Jihadi John executes Syrian pilots
'Jihadi John' shown preparing to execute one of the Syrian pilots in their latest video. Islamic State/al-Furqān Media Foundation

The Islamic State [IS] has one remaining American hostage in its possession, a 26-year-old female aid worker.

The unnamed woman, captured in Syria last year, is now the terror group's last US hostage following the murder of Peter Kassig in its latest propaganda video.

It is believed that the woman was captured by Islamist militants with other aid workers in August last year with a number of the other aid workers believed to have been released in the time since.

The United States and Britain maintain a policy of not negotiating ransoms with terrorists for fear that it would encourage more incidents of kidnapping.

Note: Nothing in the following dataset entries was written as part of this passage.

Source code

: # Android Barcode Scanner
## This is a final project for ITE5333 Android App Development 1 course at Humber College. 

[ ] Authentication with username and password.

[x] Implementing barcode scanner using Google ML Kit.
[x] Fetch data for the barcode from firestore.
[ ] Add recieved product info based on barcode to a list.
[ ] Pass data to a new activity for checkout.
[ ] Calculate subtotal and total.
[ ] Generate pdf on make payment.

The name of the woman has been withheld by media outlets after a representative for her family and US authorities requested that she not be identified for fear of repercussions.

With the video of Peter Kassig, the terror group deviated from its strategy of showing their next victim at the end of the video, accompanied by threats to western nations. The video of Kassig's death did not show the female hostage at the end of the video.

A former US counterterrorism official said that this may be because IS wish to wait and see how the public react to a woman being subjected to the same fate as the male aid workers and journalists who have lost their lives so far.

"Before they're doing anything, they want to have a really good feel for how it will play," the official told The Daily Beast.

As part of a proposal to secure the woman's release, IS demanded a $6m (£3.84m) ransom and the release of neuroscientist Aafia Siddiqui, imprisoned in 2010 for attempting to kill US officials, according to The Daily Mail.

In August, Reporters Without Borders revealed that 60 "news providers" were still being held in Syria and more than 110 have been killed in the four-year Syrian civil war.